Speaker: Hovav Shacham
Weizmann Institute of Science
Friday, April 20, 2007
11:00 am - 12:00 pm
EBU3b 1202
ABSTRACT
We analyze the effectiveness of two techniques intended to make it harder for attackers to exploit
vulnerable programs: W-xor-X and ASLR. W-xor-X marks all writable locations in a process' address
space non-executable. ASLR randomizes the locations of the stack, heap, and executable code in an
address space. Intel recently added hardware to its processors (the "XD bit") to ease W-xor-X
implementation. Microsoft Windows Vista ships with W-xor-X and ASLR. Linux (via the PaX project)
and OpenBSD also include support for both. We find that both measures are less effective than
previously thought, on the x86 at least. A new way of organizing exploits allows the attacker to
perform arbitrary computation using only code already present in the attacked process' address
space, so code injection is unnecessary. Exploits organized in the new way chain together dozens
of short instruction sequences, each just two or three instructions long. Because of the properties
of the x86 instruction set, these sequences might not have been intentionally compiled into the
binary; we find them by means of static analysis. Furthermore, the effective entropy of PaX ASLR
can be searched by brute force. The attack takes just a few minutes to mount over the network.
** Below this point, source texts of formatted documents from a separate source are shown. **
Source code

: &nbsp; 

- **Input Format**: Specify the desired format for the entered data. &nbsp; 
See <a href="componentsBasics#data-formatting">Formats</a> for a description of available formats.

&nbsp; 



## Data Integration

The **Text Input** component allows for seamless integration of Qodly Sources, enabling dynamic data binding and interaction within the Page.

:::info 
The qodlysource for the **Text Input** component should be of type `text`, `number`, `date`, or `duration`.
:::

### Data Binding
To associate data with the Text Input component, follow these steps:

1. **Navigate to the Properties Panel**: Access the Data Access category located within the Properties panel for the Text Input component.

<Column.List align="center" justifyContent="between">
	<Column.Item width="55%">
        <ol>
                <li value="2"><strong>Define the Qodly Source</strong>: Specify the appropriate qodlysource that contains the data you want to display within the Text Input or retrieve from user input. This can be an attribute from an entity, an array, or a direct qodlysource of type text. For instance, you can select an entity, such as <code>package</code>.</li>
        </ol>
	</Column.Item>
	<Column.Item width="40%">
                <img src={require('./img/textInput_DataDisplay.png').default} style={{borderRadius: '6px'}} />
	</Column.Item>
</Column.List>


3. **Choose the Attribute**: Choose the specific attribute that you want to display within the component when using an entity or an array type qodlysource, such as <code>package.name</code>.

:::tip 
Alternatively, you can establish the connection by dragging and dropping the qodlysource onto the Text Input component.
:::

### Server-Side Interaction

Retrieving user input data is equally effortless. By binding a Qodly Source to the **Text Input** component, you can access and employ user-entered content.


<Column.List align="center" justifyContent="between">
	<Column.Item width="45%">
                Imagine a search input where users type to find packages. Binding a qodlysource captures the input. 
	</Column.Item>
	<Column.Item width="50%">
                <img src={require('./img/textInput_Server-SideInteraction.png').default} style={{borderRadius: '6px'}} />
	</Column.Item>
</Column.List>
Group signatures are a variant of digital signatures that provides anonymity for signers. Any member
of a group can sign messages, but the resulting signature keeps the identity of the signer secret.
In some systems there is a third party that can undo the signature anonymity (trace) using a special
trapdoor. New applications for group signatures include the trusted computing initiative (TCPA) and
vehicle safety ad-hoc networks (DSRC). In each case, group signatures provide privacy guarantees for
tamper-resistant embedded devices. We describe a short group signature scheme. Signatures in our
scheme are approximately the size of a standard RSA signature with the same security. The mathematical
setting for our scheme is certain elliptic curves featuring an efficiently computable bilinear map, a
setting that has proved fruitful in recent years. We also consider two choices for handling revocation
in our scheme.
BIO
Hovav Shacham is a Koshland Scholars Program post-doctoral fellow at the Weizmann Institute of Science,
working with Moni Naor. He received his Ph.D. in 2005 from Stanford University, where his ad-visor was
Dan Boneh. In 2000, he received an A.B. in English and a B.S. in computer science, also from Stanford.
Hovav's research interests are in applied cryptography and systems security. He is one of the pioneers
in using pairings, computable bilinear maps over certain elliptic curves -- to construct cryptographic
systems. He has published twelve conference papers and two journal papers, and served on ten program
committees.
Hovav is the proud owner of a check from Knuth.